▸ Text block
—————

Unfortunately, when it comes to women this does not exist right now in a large segment of our judicial and psychological systems. Many professionals in both fields still believe, wrongly, in Freud’s “correctional” paper on women and rape, which states that if a woman was psychologically, physically, or sexually wounded by a man in her life, she wanted it. This allows for a lot of neglect and further abuse of women trying to turn their lives around. It also eats away at faith in our society’s claims of compassion, whether it comes from donkeys or elephants.
Reader, consider for a moment that people in positions of high power including President Bush use words such as “ownership” liberally, and possibly without being aware of the implications of real ownership of enslaving earth, and its inhabitants, for the benefit of those in power. Then contrast this with the Iroquois making their decisions with the next seven generations in mind. Which one feels like compassion and caring to you?

—————

▸ Aim of the task
Please answer these questions from the passage on compassion:
1. Which two fields do the professionals mentioned in the first paragraph work in?
2. What word does the text say people in high power, including President Bush, use liberally?
3. How many future generations do the Iroquois keep in mind when making decisions?

▸ Given material
—————

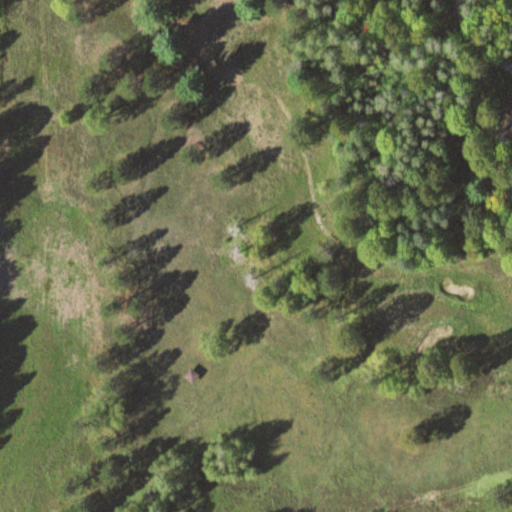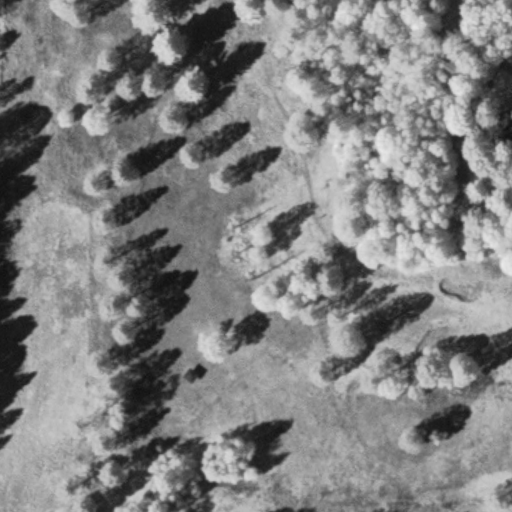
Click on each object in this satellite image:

—————

▸ Answer box
1. The judicial and psychological fields.
2. "Ownership."
3. Seven.